__EXERCISE PROMPT__
Reproduce everything in the Trance review from "Those manic eyes" down to "instead of a copy.", word for word.

__SUPPLIED PASSAGE__
Release
date:
|
Kerala: February 20, 2020
Delhi: February 28, 2020
|
Director:
|
Anwar
Rasheed
|
Cast:
Language:
|
Fahadh
Faasil, Sreenath Bhasi, Soubin
Shahir, Nazriya Nazim Fahadh, Gautham Vasudev Menon,
Chemban Vinod Jose, Dileesh Pothan, Vinayakan, Arjun Ashokan
Malayalam
with some Tamil and English
|
How
can a film descend so dramatically from being profound, poignant and quirky
pre-interval to shallow, stretched,
sterile and repetitive thereafter?
Director
Anwar Rasheed’s Trance takes off brilliantly. Fahadh Faasil
plays Viju Prasad, an aspiring motivational speaker talent-spotted
by a large corporation and transformed
into a religious preacher. The early scenes of Viju in Kanyakumari trying to
establish himself in his profession even while struggling to financially and emotionally support his mentally unwell brother
are moving. They are also an uncommon blend of quiet yet wacko.
Fahadh
dazzles throughout the film, but in the
first half he gets to sink his ravenous actor’s teeth into a meaty script.
Those manic eyes camouflaged from the world reveal themselves only when he is
alone. In his avatar as a pastor, he explodes on stage with a
matching manic energy. Those scenes in front of a mirror teeter on the edge
of resembling his character Shammi’s signature scene in Kumbalangi Nights, but Fahadh has a distinctive touch that turns
them into a tribute and a nod to that iconic 2019 film instead of a copy.

__DATA PROVIDED__

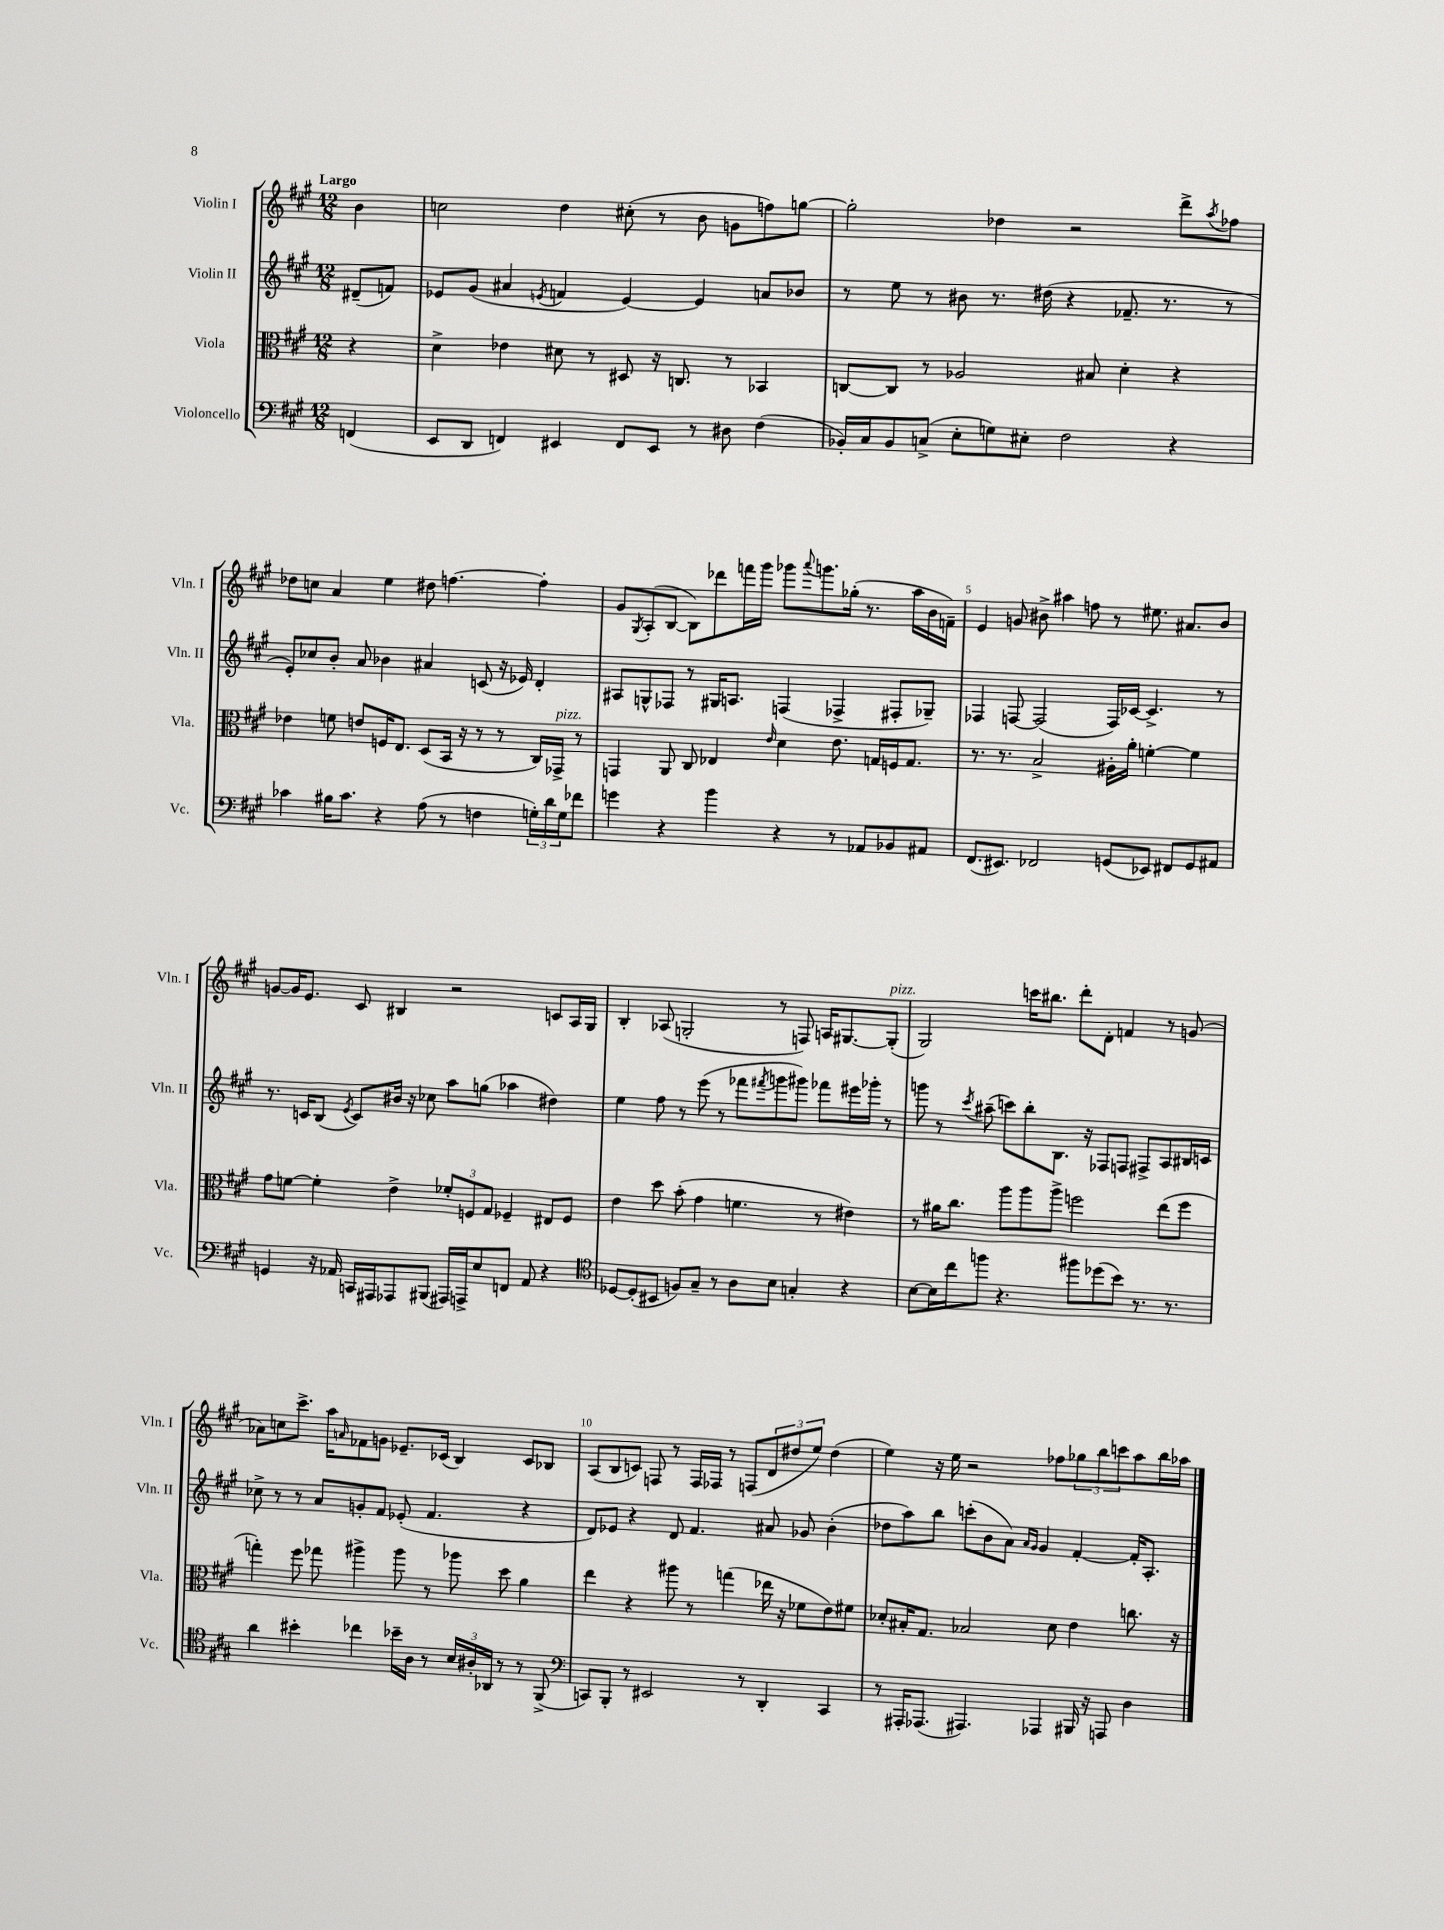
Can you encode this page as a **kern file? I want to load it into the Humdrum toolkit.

**kern	**kern	**kern	**kern
*part4	*part3	*part2	*part1
*staff4	*staff3	*staff2	*staff1
*I"Violoncello	*I"Viola	*I"Violin II	*I"Violin I
*I'Vc.	*I'Vla.	*I'Vln. II	*I'Vln. I
*clefF4	*clefC3	*clefG2	*clefG2
*k[f#c#g#]	*k[f#c#g#]	*k[f#c#g#]	*k[f#c#g#]
*M12/8	*M12/8	*M12/8	*M12/8
=	=	=	=
!	!	!	!LO:TX:a:B:t=Largo
(4FFn/	4r	(8d#X~/L	4b\
.	.	8fn/J)	.
=1	=1	=1	=1
8EE/L	4d^\	8e-X/L	2ccn\
8DD/J	.	(8g#/J	.
4FFn/)	4e-X\	4a#X/	.
.	.	8qen/	.
4EE#X/	8d#X\	4fn/	4dd\
.	8r	.	.
8FF/L	8D#X/	[4e/)	(8cc#X'\
8EE#/J	16r	.	8r
.	8.Cn/	.	.
8r	.	4e/]	8b\
8D#X\	8r	.	8gn\L
(4F#\	4BB-X/	8an/L	8ffn\)
.	.	8b-X/J	[8ggn\J
=2	=2	=2	=2
16BB-X'/LL)	[8Cn/L	8r	2gg'\]
16C#/J	.	.	.
8BB-/	8C/J]	8ee\	.
(8Cn^/J	8r	8r	.
8E'\L	2A-X/	8b#X\	.
8Gn\)	.	8.r	4dd-X\
8E#X'\J	.	.	.
.	.	(16dd#X\	.
2F#\	.	4r	2r
.	8B#X/	.	.
.	4d'\	8.f-X~/	.
.	.	8.r	.
4r	4r	.	8ddd^\L
.	.	.	8qaa/
.	.	8r	8ff-X\J
!!LO:LB:g=z
=3	=3	=3	=3
4c-X\	4e-X\	8e'/L)	8dd-X\L
.	.	8cc-X/	8ccn\J
16B#X\KL	8fn\	8b'/J	4a/
8.c-\J	.	.	.
.	8en/L	8a/	.
4r	16Fn/K	4b-X\	4ee\
.	8.E/J	.	.
(8A\	(8D/L	4a#X/	8dd#X\
8r	16BB/Jk	.	[4.ffn\
.	16r	.	.
4Fn\	8r	(8cn/	.
.	8r	16r	.
.	.	16e-X/)	.
24Gn'\LL)	16C#/LL)	4d'/	4ff'\]
24d\	.	.	.
!	!LO:TX:a:i:t=pizz.	!	!
.	16GG-X^/JJ	.	.
24G\J	.	.	.
8f-X\J	8r	.	.
=4	=4	=4	=4
4gn\	4GGn/	8A#X/L	8g#/L
.	.	.	8qG#/
.	.	8Gn^^/	(8A'/
4r	8AA/	8F-X/J	[8B/J
.	8C#/	8r	8B\L])
4b\	4E-X/	16G#X/KL	8ddd-X\
.	.	8.An/J	.
.	.	.	16fffn\L
.	.	.	16ggg#\JJ
.	16qqe/	.	.
4r	4d\	(4Fn/	8ggg-X\L
.	.	.	8qqaaa/
.	.	.	8.gggn\
8r	8.e\	4F-X^/	.
.	.	.	(16gg-X'\Jk
8AA-X/L	.	.	8.r
.	16Gn/LL	.	.
8BB-X/	16Fn/J	8F#X'/L	.
.	8.G/J	.	16aa\LL
8AA#X/J	.	8G-X~/J)	16b\
.	.	.	16fn~\JJ)
=5	=5	=5	=5
(8.FF#/L	8.r	4F-X/	4e/
8.EE#X/J)	8.r	.	.
.	.	[8Fn/	8gn/
2FF-X/	2B^/	(2F/]	8b#X^\
.	.	.	4aa#X\
.	.	.	8ffn\
(8GGn/L	16A#X'\LL	16F/LL)	8r
.	16a'\JJ	[16c-X/JJ	.
8EE-X/J)	[4fn'\	4.c-^/]	8.ee#X\
8FF#X/L	.	.	.
.	.	.	8.a#X/L
8GG/	4f\]	.	.
8AA#X/J	.	8r	8b#/J
!!LO:LB:g=z
=6	=6	=6	=6
4GGn/	8g#\L	8.r	[8gn/L
.	[8fn\J	.	16g/K]
.	.	16cn/KL	8.e/J
16r	4f'\]	(8B/J	.
16AA-X/	.	.	.
.	.	8qe/	.
16CCn/LL	.	8c/L)	8c#/
16AAA#X/J	.	.	.
8AAA-X/	4e^\	16b#X/Jk	4B#X/
.	.	16r	.
(8BBB#X/J	.	8cc-X\	.
16AAA#X/LL)	12f-X'/L	8aa\L	2r
16AAAn^/J	.	.	.
.	12Fn/	.	.
8E/	.	(8ggn\J	.
.	12G#/J	.	.
8FFn/J	4F-X~/	4aa-X\	.
8AA-/	.	.	.
4r	8E#X/L	4dd#X\)	8cn/L
.	8F-/J	.	16A/L
.	.	.	16G#/JJ
=7	=7	=7	=7
*clefC4	*	*	*
[8D-X/L	4e\	4ee\	4B'/
(8D-'/]	.	.	.
8BB#X/J	8dd\	8ff#\	(8A-X/
8Fn/L)	(8b'\	8r	2Gn'/
8G#~/J	4g#\	(8eee\	.
8r	.	8r	.
8A\L	4.fn\	8fff-X\L	.
.	.	8qfff#X/	.
8B\J	.	8gggn\	8r
4Gn'/	.	8ggg#X\J)	8Fn/)
.	8r	8fff-X\L	16An/KL
.	.	.	[8.G#X/
4r	4e#X\)	16eee#X\L	.
.	.	16ggg-X'\JJ	.
!	!	!	!LO:TX:a:i:t=pizz.
.	.	8r	(8G#'/J]
=8	=8	=8	=8
[8B\L	8r	8gggn\	2G#/)
16B\L]	16a#X\KL	8r	.
16cc#\J	8.cc#\J	.	.
.	.	8qccc#/	.
8ffn\J	.	(8aa#X~\	.
4.r	8aa\L	8cccn\L)	.
.	8aa\	8bb'\	16cccn\KL
.	.	.	8.bb#X\J
.	8aa^\J	8.B\J	.
8ff#X\L	2ffn\	.	8ddd'\L
.	.	16r	.
(8dd-X\	.	8F-X/L	8d'\J
8b\J)	.	8Fn/J	4fn/
8.r	.	8F#X^/L	.
.	(8ee\L	8A/	8r
8.r	.	.	.
.	8ff\J	16B#X/L	(8gn/
.	.	16cn/JJ	.
!!LO:LB:g=z
=9	=9	=9	=9
4a\	4ggn'\)	8cc-X^\	8a-X\L)
.	.	8r	8ccn\
4b#X'\	8ff#\	8r	8.ccc#^\J
.	8gg-X\	8a/L	.
.	.	.	16aa\KL
.	.	.	16qqan/
4cc-X\	4aa#X^\	8gn'/	8f-X\
.	.	8f#/J	8gn\J
16b-X~\LL	8aa#\	(8e-X'/	8.e-X~/L
16A\JJ	.	.	.
8r	8r	4.f#/	.
.	.	.	(16c-X/Jk
24B/LL	8aa-X\	.	4B/)
24A#X'/	.	.	.
24AA-X/JJ	.	.	.
8r	8dd\	.	.
8r	4a\	4r	8c-/L
(8FF#^/	.	.	8B-X/J
=10	=10	=10	=10
*clefF4	*	*	*
8CCn/L)	4ee\	8d/L)	(8A/L
8BBB'/J	.	8e-X/J	8B/
8r	4r	4r	8cn/J)
2EE#X/	.	.	8Fn/
.	8aa#X\	8d/	8r
.	8r	4.f#/	16F/LL
.	.	.	16F-X/JJ
.	(4ggn\	.	8r
8r	.	.	(8Fn/L
4DD'/	16ee-X\	8a#X/	12d/
.	16r	.	.
.	.	.	12dd#X/
.	8f-X\L	8g-X/	.
.	.	.	12ee/J)
4CC/	8e\)	(4b'\	(4dd#\
.	8f#X\J	.	.
=11	=11	=11	=11
8r	8d-X'/L	8dd-X\L	4ee\)
16AAA#X'/KL	16B#X'/K	8aa\)	.
(8.AAA-X/J	8.G#/J	.	.
.	.	8bb\J	16r
.	.	.	16ee\
4.AAA#X/)	2B-X/	(8cccn'\L	2r
.	.	8b\	.
.	.	8a\J)	.
.	.	16qqa/LL	.
.	.	16qqg#/JJ	.
4AAA-X/	.	4g#/	.
.	8d-\	.	8ff-X\L
16BBB#X/	4e\	[4f#'/	12gg-X\
16r	.	.	.
.	.	.	12bb\
8AAAn/	.	.	.
.	.	.	12cccn\
4D\	8.ccn\	16f#'/KL]	8aa\
.	.	8.A'/J	.
.	.	.	16bb\L
.	16r	.	16aa-X\JJ
==	==	==	==
*-	*-	*-	*-
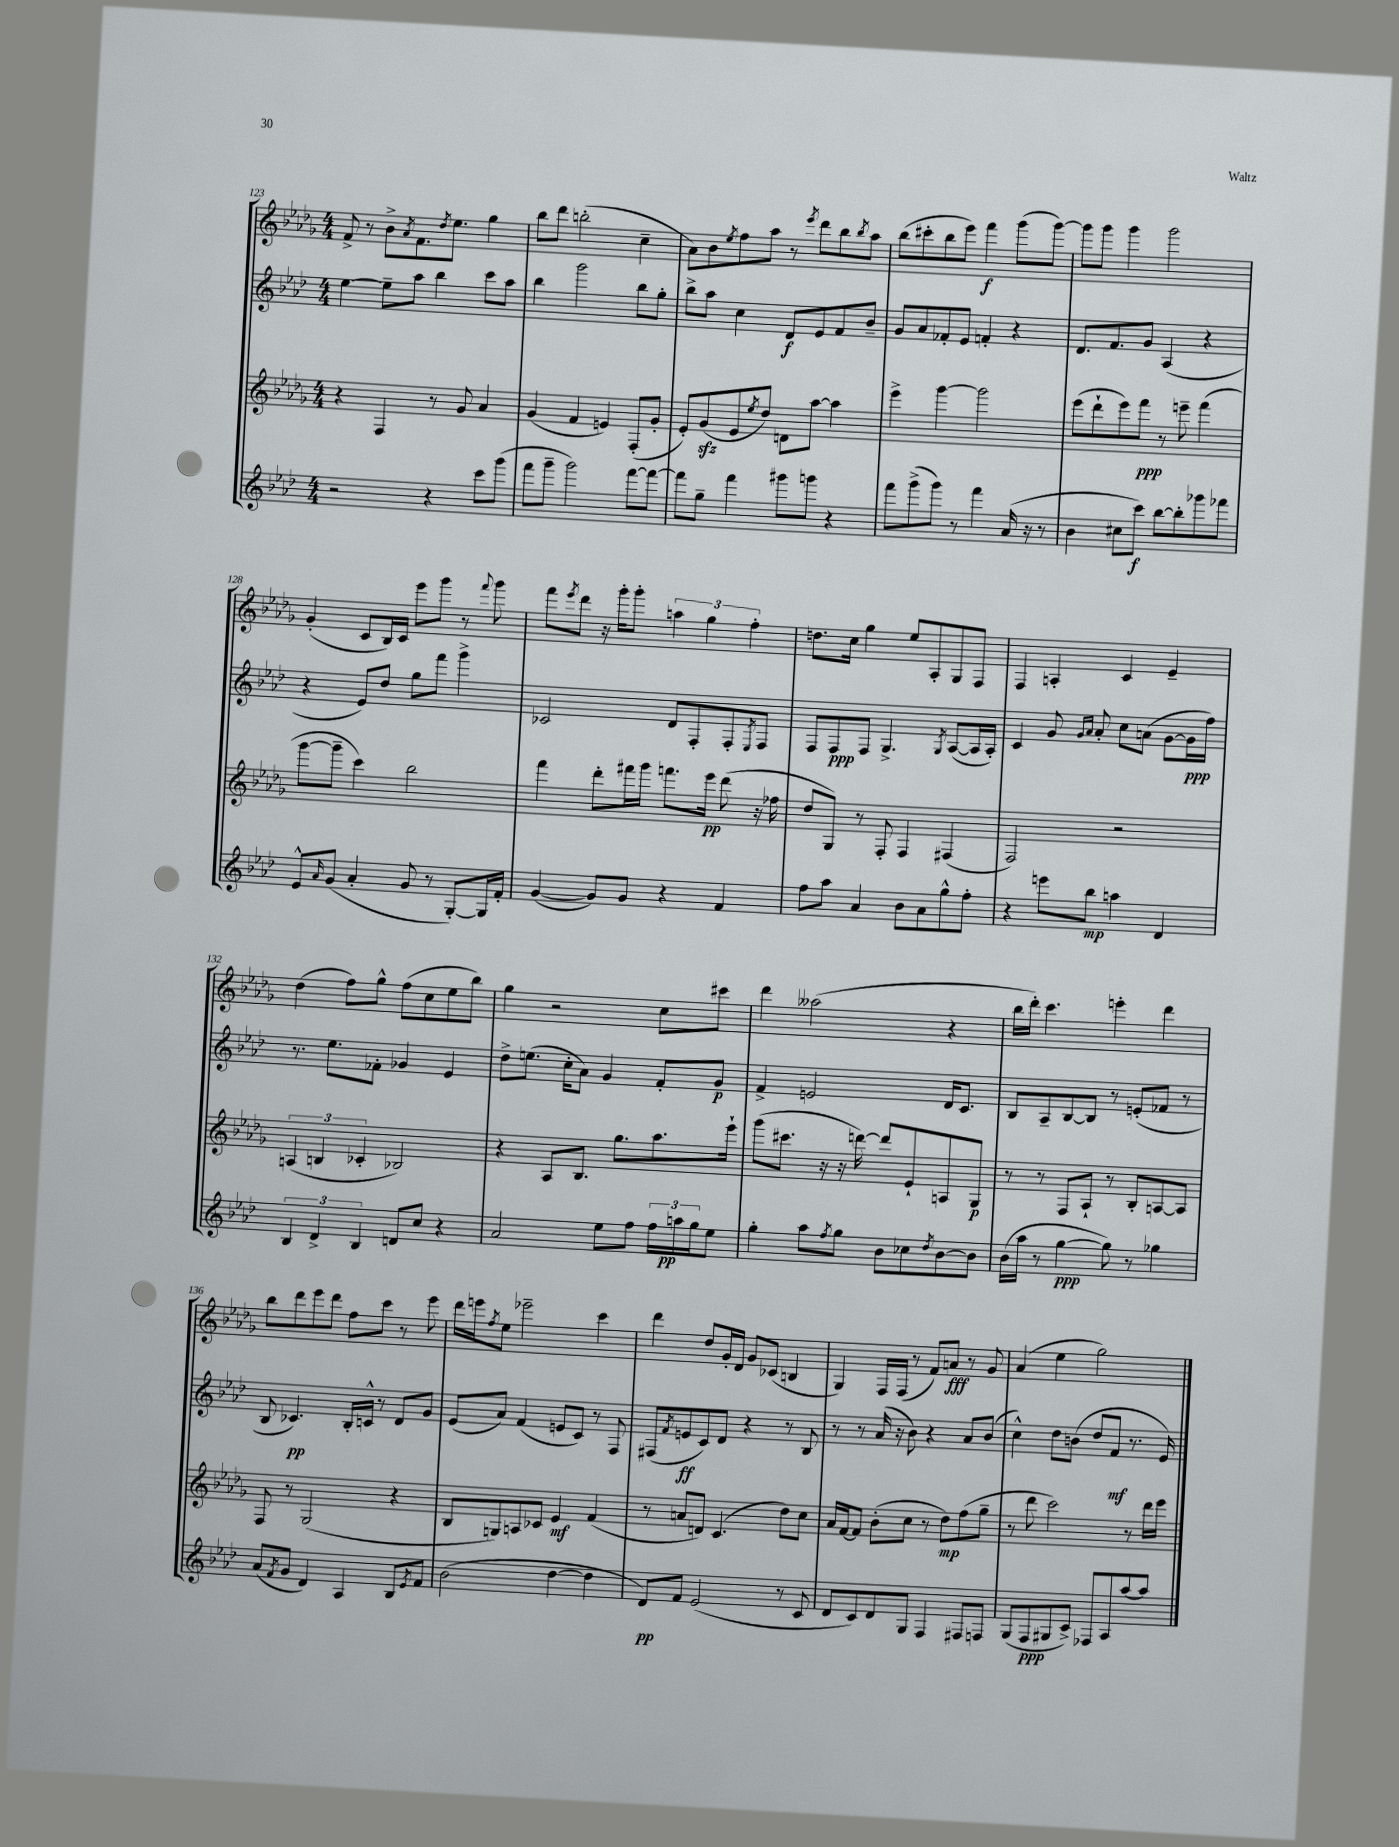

__TASK RESULT__
Those manic eyes camouflaged from the world reveal themselves only when he is
alone. In his avatar as a pastor, he explodes on stage with a
matching manic energy. Those scenes in front of a mirror teeter on the edge
of resembling his character Shammi’s signature scene in Kumbalangi Nights, but Fahadh has a distinctive touch that turns
them into a tribute and a nod to that iconic 2019 film instead of a copy.